Why does the standard BFGS update rule preserve positive definiteness? My class has recently learnt the BFGS method for unconstrained optimisation. In this procedure, we have a rank-1 update to a positive definite matrix at each step. 
This is specified as: 
$H_{k+1} = H_k + \frac{\eta\eta^T}{\delta^T\eta}-\frac{H_k\delta\delta^TH_k^T}{\delta^TH_k\delta}$
$\forall \eta, \delta \in \mathbb{R}^n$. 

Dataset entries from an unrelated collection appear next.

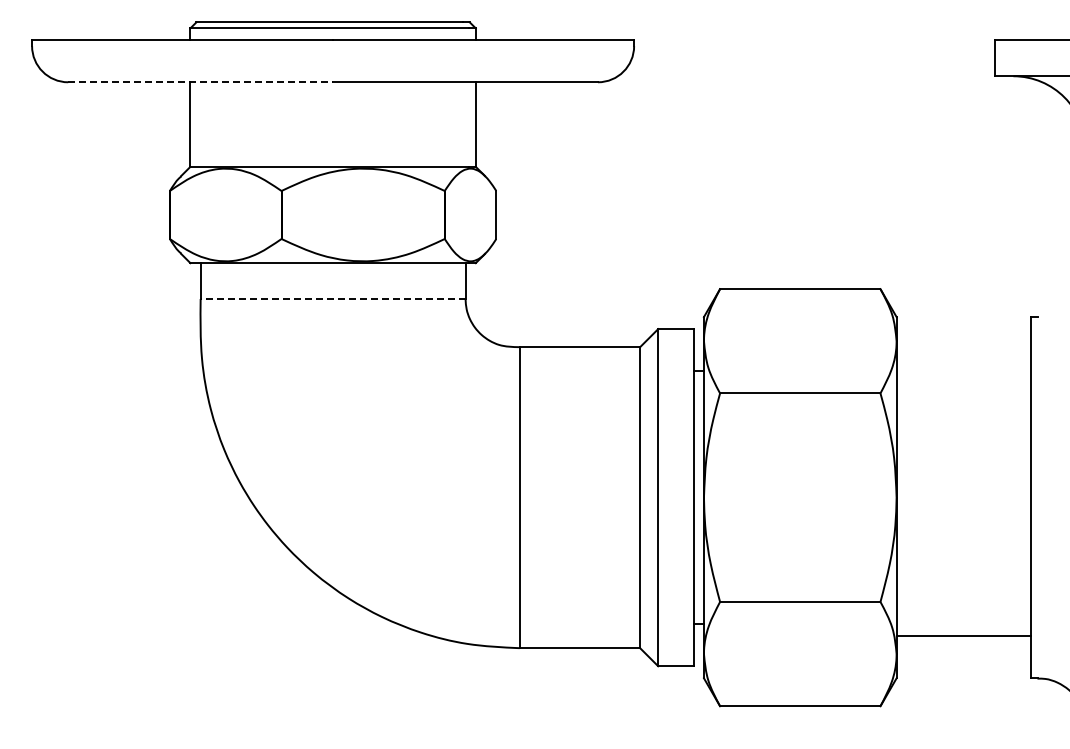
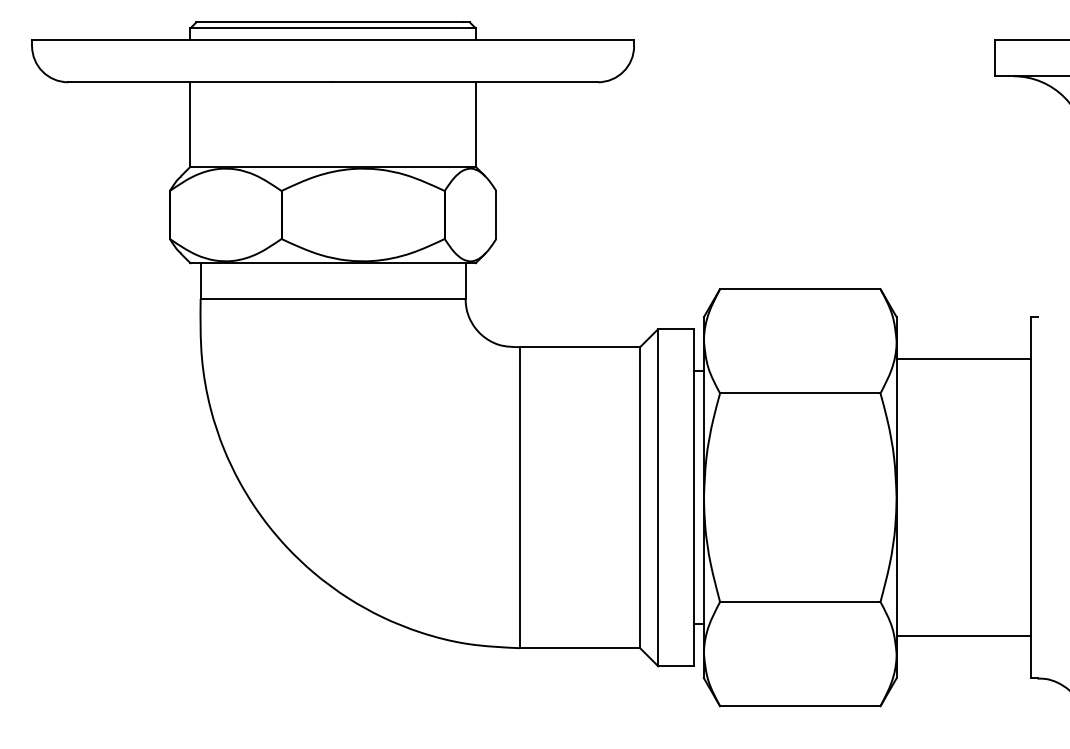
line at (201, 82): dashed -> solid
line at (332, 299): dashed -> solid
line at (963, 359): none -> present
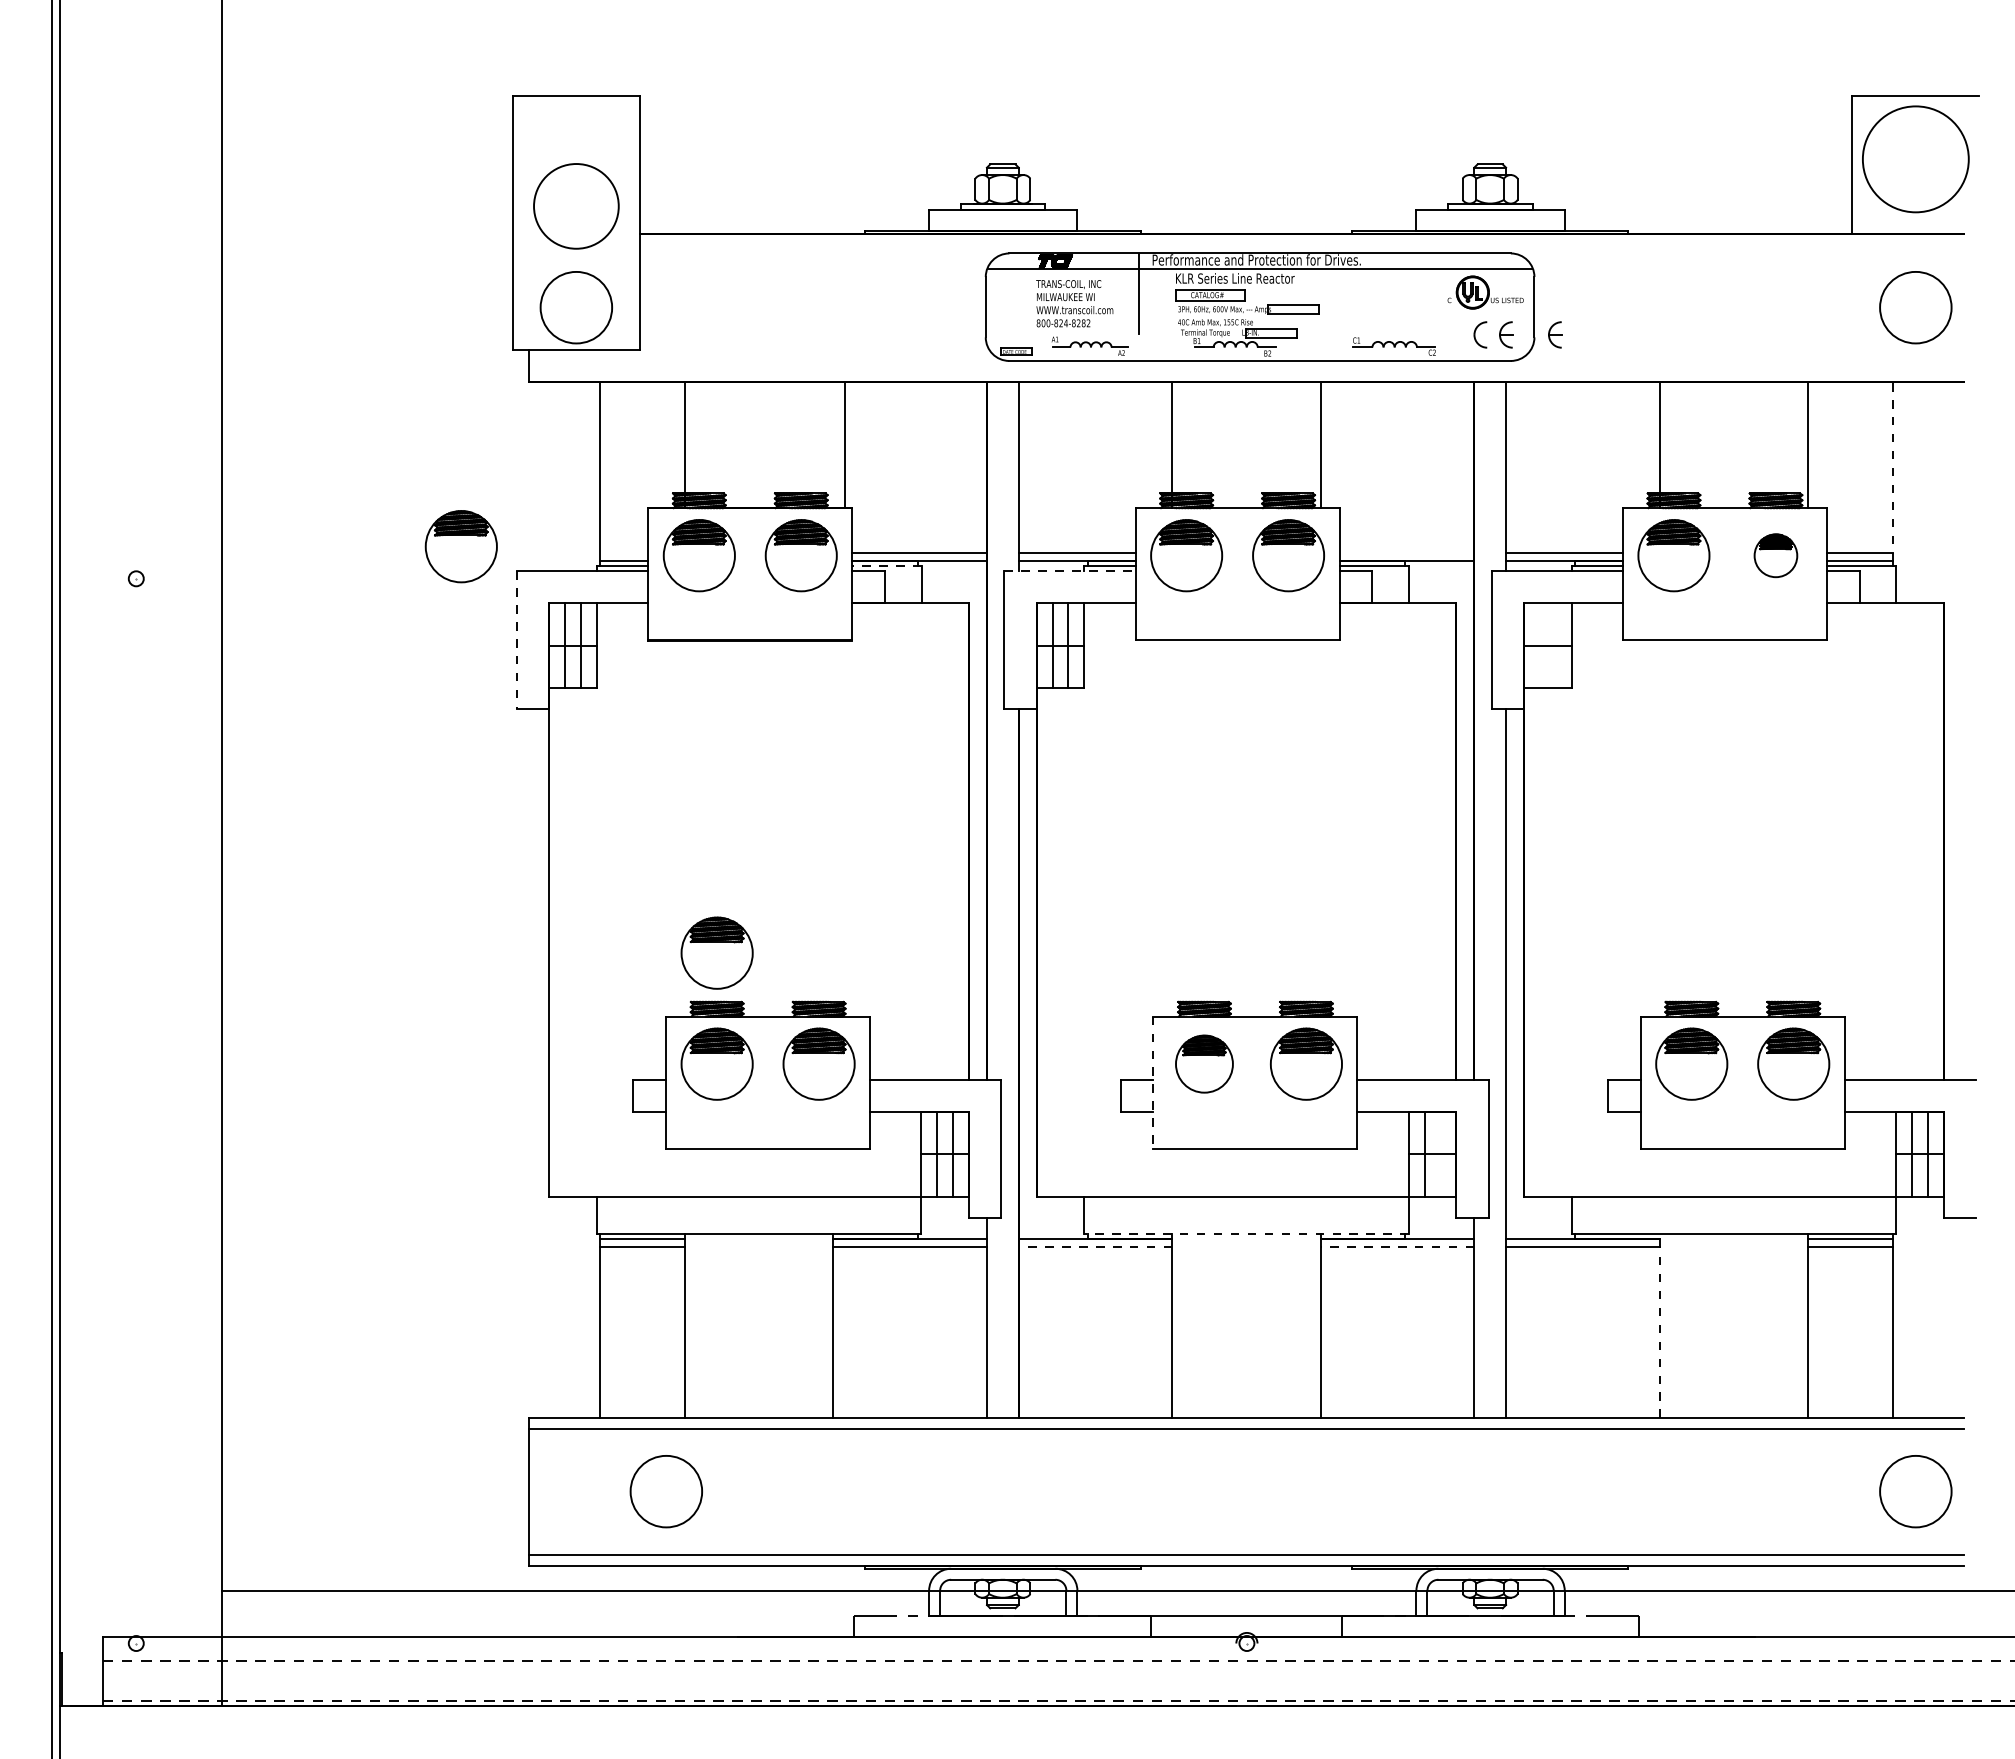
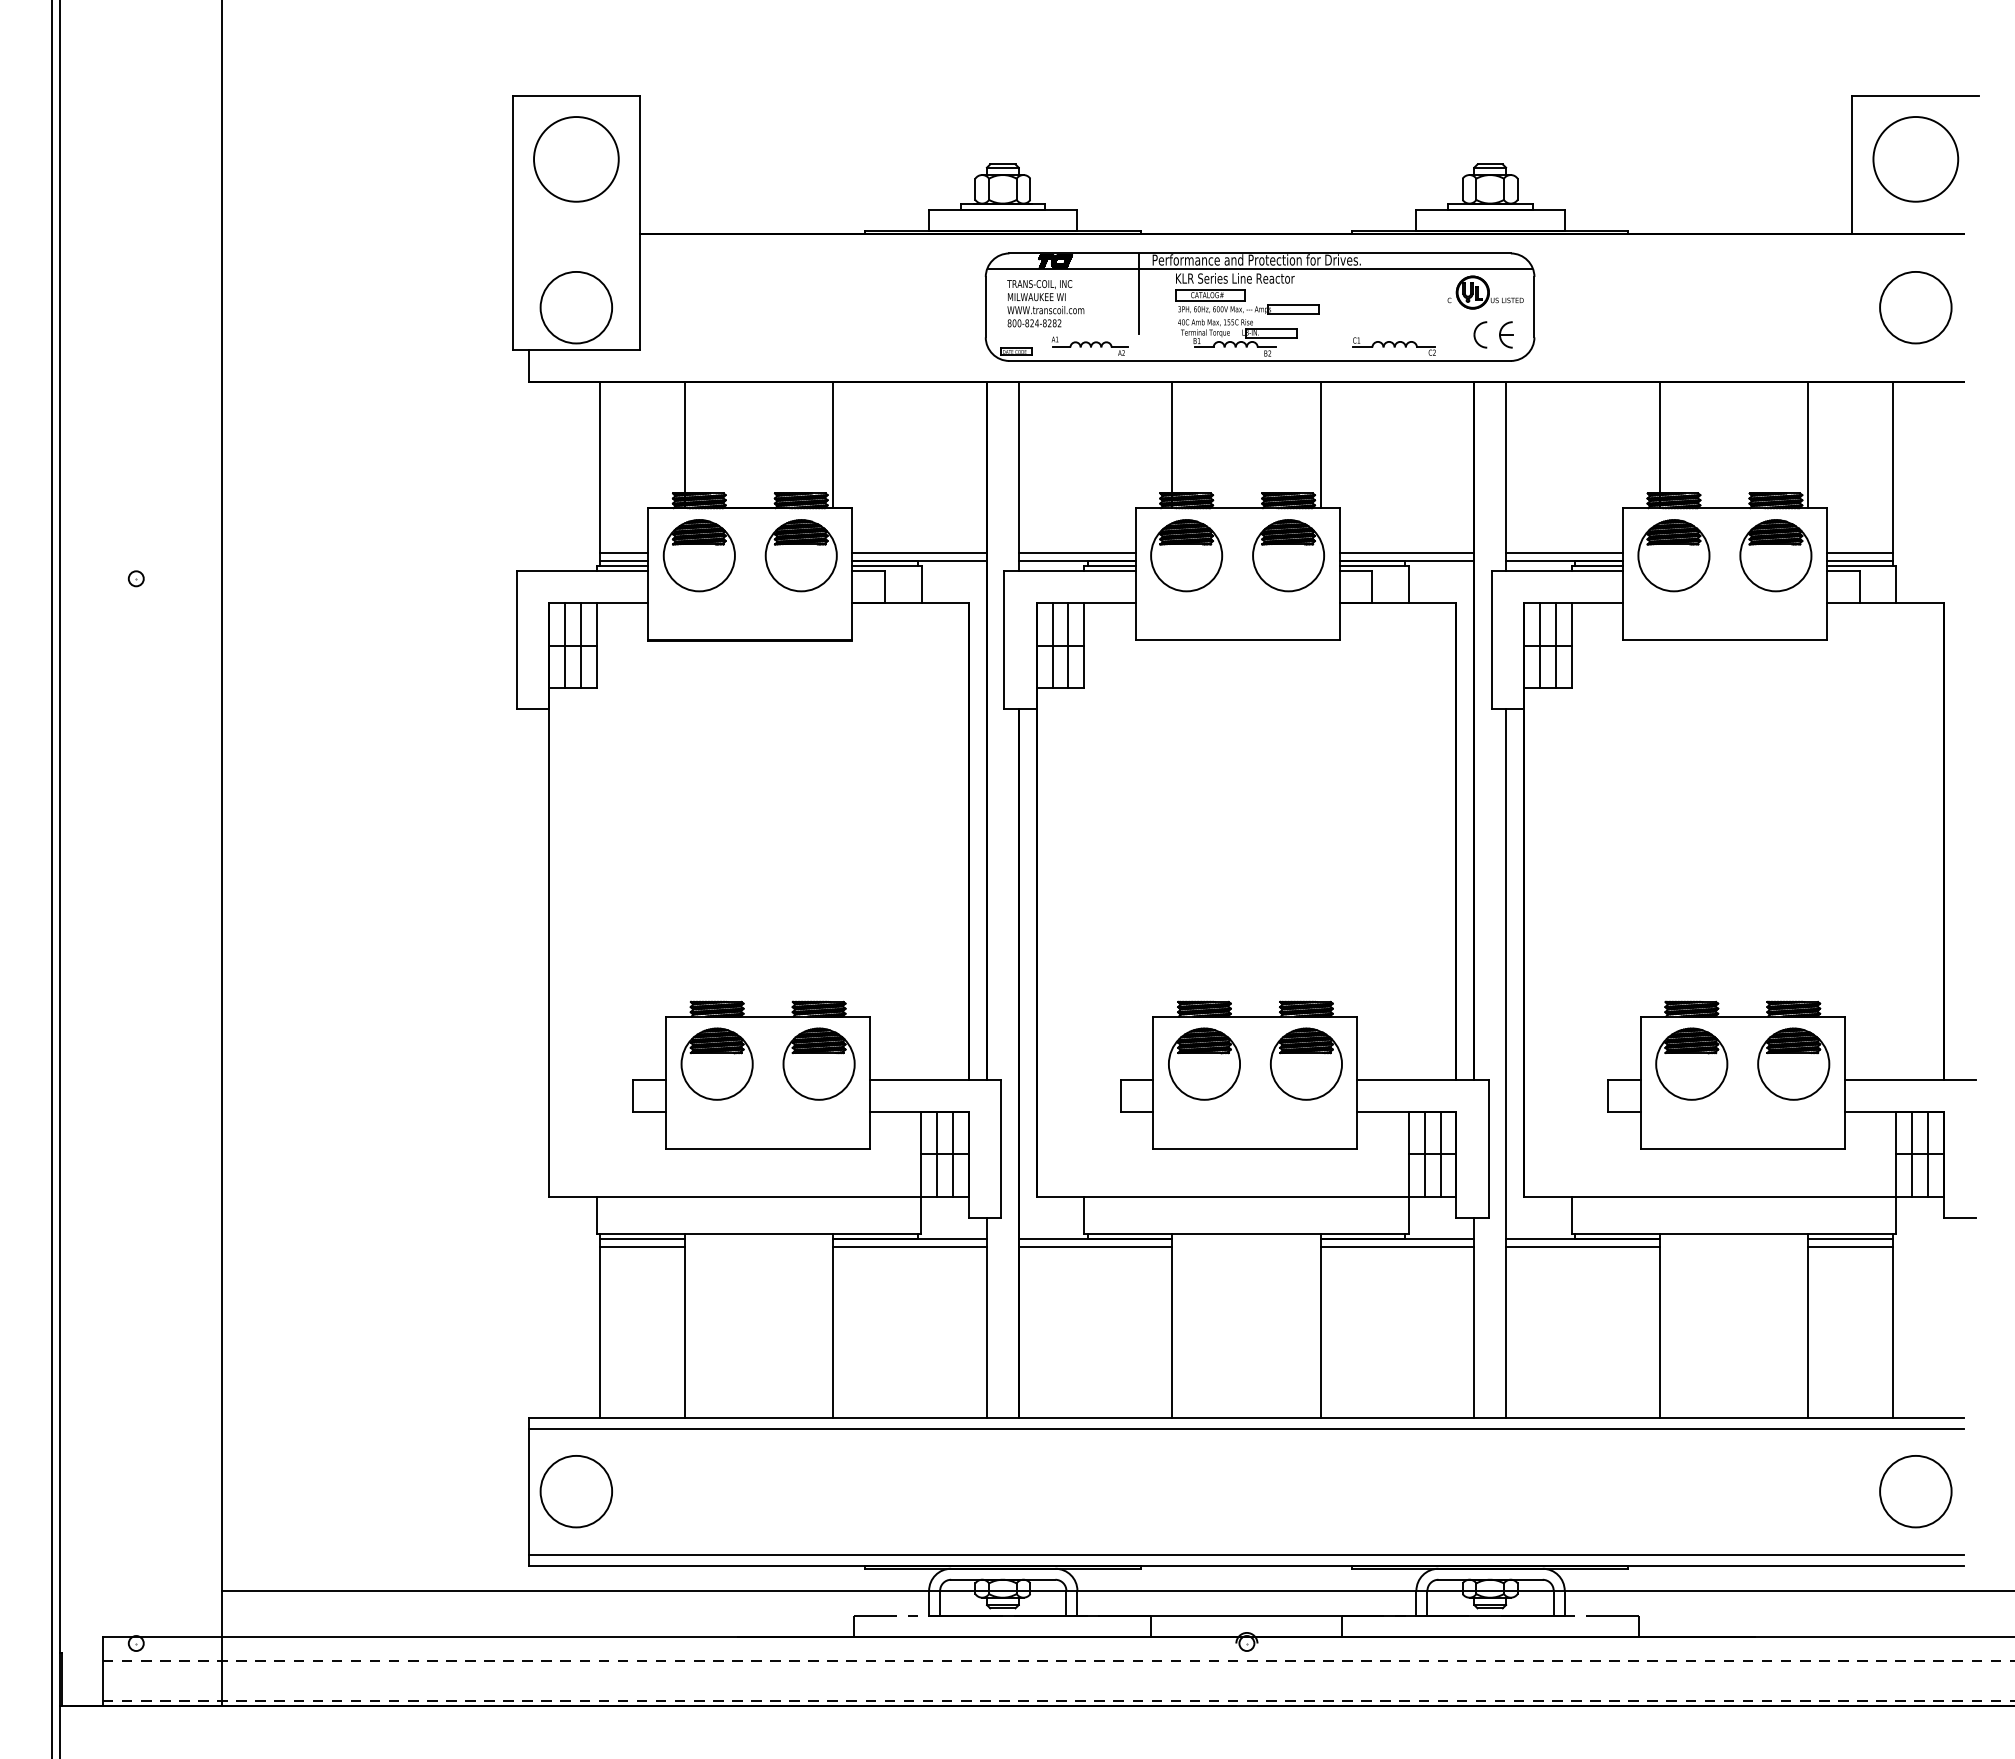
circle at (1915, 159) diameter: 106 px -> 85 px
circle at (576, 206) position: (576, 206) -> (576, 159)
text at (1074, 303) position: (1074, 303) -> (1045, 303)
part at (1555, 334): present -> none
line at (845, 445) position: (845, 445) -> (833, 445)
line at (1892, 471): dashed -> solid
part at (460, 546): present -> none
line at (624, 553): none -> present
line at (1406, 553): none -> present
part at (1775, 555) size: 46x46 px -> 74x74 px
line at (886, 566): dashed -> solid
line at (1070, 571): dashed -> solid
line at (517, 640): dashed -> solid
line at (1539, 645): none -> present
line at (1555, 645): none -> present
part at (716, 952): present -> none
part at (1204, 1063) size: 59x60 px -> 73x74 px
line at (1153, 1083): dashed -> solid
line at (1440, 1153): none -> present
line at (1246, 1234): dashed -> solid
line at (1095, 1246): dashed -> solid
line at (1397, 1246): dashed -> solid
line at (1659, 1325): dashed -> solid
circle at (665, 1491) position: (665, 1491) -> (575, 1491)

Show that for any symmetric positive definite matrix $H_k,$ we have that $H_{k+1}$ is positive definite so long as $\delta^T\eta > 0$. Don't assume anything about $H_k$ other than the fact that it is symmetric p.d.
 A: $\def\skp#1{\left<#1\right>}$As $H_k$ is spd, the form $(x,y) \mapsto \skp{x,y}_k := x^tH_ky$ defines a scalar product. By Cauchy-Schwarz we have 
\[ \skp{x,y}_k^2 \le \skp{x,x}_k\skp{y,y}_k \]
for any $x,y \in \mathbb R^n$ and with strict inequality if $x$ and $y$ aren't linear dependent. Now let $x \in \mathbb R^n\setminus \{0\}$, then
\begin{align*}
  \skp{x,x}_{k+1} &= x^tH_{k+1}x\\
         &= x^tH_k x + x^t\frac{\eta\eta^t}{\delta^t\eta}x - x^t\frac{H_k\delta\delta^tH_k^t}{\delta^tH_k\delta}x\\
         &= \skp{x,x}_k + \frac 1{\delta^t\eta}x^t\eta\eta^tx - \frac 1{\skp{\delta, \delta}_k}\skp{x,\delta}_k\skp{\delta, x}_k\\
         &= \skp{x,x}_k + \frac 1{\delta^t\eta}(x^t\eta)^2 - \frac 1{\skp{\delta, \delta}_k}\skp{x,\delta}_k^2\\
\end{align*}
If now $x$ and $\delta$ aren't linear dependent, then we can estimate further using Cauchy-Schwarz:
\begin{align*}
  \skp{x,x}_{k+1} &> 
 \skp{x,x}_k + 0 - \frac 1{\skp{\delta,\delta}_k}\skp{x,x}_k\skp{\delta,\delta}_k\\
         &= 0.
\end{align*}
Otherwise, if, say $x = \lambda\delta$, then $x^t\eta = \lambda \delta^t\eta \ne 0$, and, hence
\begin{align*}
  \skp{x,x}_{k+1} &=
   \skp{x,x}_k + \frac 1{\delta^t\eta}(x^t\eta)^2 - \frac 1{\skp{\delta,\delta}_k}\skp{x,x}_k\skp{\delta,\delta}_k\\
    &= \frac 1{\delta^t\eta}(x^t\eta)^2\\
    &> 0.
\end{align*}
So $\skp{x,x}_{k+1} > 0$ for $x \ne 0$, and $H_{k+1}$ is positive definite.